What the task asks ▸
Below are the lines to check; count those holding the string "Skin" and give only the number.

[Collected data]
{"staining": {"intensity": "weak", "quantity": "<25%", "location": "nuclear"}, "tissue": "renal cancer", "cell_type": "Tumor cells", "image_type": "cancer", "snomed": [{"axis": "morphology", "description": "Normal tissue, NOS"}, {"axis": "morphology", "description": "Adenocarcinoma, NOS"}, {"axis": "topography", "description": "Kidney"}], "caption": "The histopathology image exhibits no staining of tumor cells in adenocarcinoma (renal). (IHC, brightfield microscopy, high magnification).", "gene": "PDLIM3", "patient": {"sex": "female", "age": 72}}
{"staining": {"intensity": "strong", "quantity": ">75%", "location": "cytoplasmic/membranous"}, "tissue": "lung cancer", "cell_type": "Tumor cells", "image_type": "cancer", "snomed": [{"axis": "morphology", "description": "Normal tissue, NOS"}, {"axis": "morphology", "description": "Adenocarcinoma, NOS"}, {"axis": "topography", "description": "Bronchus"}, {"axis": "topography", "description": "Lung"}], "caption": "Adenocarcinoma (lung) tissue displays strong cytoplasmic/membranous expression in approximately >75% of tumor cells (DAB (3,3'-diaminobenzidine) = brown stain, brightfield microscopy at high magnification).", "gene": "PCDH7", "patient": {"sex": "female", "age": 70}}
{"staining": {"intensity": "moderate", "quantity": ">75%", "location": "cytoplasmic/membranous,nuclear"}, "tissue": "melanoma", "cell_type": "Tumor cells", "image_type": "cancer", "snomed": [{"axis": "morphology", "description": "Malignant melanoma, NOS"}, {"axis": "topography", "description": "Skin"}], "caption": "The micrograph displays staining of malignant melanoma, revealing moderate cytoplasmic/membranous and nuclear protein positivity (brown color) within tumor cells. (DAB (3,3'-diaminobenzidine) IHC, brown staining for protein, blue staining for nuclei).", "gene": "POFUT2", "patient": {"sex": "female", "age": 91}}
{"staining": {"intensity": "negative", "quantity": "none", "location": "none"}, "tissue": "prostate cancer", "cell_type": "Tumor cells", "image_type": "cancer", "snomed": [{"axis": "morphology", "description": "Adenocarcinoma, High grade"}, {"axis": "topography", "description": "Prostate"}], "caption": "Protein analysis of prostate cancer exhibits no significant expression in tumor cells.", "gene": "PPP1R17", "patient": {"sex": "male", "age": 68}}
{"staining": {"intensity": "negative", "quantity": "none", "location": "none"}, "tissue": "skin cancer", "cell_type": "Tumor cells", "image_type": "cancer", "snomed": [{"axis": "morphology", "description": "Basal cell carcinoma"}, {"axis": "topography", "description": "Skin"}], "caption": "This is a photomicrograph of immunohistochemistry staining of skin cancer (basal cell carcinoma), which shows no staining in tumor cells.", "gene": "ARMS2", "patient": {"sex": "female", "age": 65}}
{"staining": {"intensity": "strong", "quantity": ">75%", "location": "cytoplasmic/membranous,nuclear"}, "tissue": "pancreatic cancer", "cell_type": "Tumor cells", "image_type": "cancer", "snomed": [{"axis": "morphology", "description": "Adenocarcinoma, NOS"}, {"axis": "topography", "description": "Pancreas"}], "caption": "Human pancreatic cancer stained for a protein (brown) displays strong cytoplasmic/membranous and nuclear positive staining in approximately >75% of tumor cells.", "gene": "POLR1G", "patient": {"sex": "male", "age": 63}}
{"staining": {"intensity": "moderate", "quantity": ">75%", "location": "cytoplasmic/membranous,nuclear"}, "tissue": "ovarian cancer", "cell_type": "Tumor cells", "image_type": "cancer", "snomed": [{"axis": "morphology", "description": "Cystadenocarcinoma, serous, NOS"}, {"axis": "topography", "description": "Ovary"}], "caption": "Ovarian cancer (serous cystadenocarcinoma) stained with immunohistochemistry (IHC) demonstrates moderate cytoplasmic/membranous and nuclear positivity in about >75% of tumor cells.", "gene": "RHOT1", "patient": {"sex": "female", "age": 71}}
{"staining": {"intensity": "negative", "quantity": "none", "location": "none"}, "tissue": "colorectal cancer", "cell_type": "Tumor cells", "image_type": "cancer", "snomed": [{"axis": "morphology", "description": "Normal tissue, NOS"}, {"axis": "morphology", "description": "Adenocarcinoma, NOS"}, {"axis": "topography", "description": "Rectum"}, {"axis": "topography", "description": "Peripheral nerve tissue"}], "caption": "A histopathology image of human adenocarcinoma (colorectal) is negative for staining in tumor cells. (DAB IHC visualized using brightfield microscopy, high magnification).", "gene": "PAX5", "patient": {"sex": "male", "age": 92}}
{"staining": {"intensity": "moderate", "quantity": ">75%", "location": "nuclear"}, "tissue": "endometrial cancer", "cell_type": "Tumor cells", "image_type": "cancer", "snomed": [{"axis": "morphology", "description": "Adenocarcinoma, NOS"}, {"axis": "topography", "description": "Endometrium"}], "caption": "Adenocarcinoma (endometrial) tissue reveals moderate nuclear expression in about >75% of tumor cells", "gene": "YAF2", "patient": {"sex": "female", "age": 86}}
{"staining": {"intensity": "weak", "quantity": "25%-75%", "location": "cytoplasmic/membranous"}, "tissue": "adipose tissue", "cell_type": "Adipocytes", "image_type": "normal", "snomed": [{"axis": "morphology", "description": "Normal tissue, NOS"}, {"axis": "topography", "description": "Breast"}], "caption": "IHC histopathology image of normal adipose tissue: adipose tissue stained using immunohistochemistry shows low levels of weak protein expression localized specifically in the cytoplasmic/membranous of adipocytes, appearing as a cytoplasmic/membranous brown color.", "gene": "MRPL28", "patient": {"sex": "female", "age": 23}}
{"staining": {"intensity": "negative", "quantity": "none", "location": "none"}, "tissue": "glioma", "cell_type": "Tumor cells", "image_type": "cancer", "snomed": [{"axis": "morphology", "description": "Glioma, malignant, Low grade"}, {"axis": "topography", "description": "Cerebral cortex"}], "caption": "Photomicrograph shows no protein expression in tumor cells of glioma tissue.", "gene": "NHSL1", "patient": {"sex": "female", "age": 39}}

Exercise result ▸
2